- Assigned task:
The response must consist of each line in the listing that has the word "distance" in it.

_____

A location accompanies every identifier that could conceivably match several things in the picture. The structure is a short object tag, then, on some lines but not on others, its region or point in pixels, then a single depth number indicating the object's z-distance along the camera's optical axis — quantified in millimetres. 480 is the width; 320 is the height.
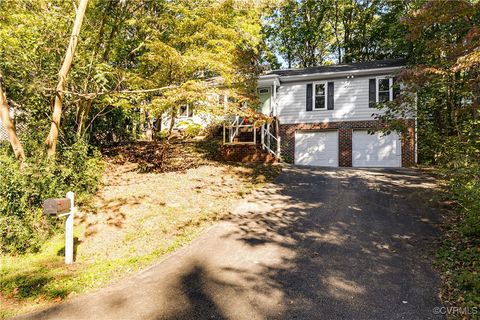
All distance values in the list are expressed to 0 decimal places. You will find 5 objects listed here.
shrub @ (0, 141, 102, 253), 6320
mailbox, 4980
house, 15633
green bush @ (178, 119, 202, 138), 9535
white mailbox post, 4992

_____

- Exercise answer:
A location accompanies every identifier that could conceivably match several things in the picture. The structure is a short object tag, then, on some lines but not on others, its region or point in pixels, then a single depth number indicating the object's z-distance along the camera's optical axis — quantified in millimetres. 480 is the width; 320 is the height.
All distance values in the list are expressed to 0 decimal places. You will find 5 objects listed here.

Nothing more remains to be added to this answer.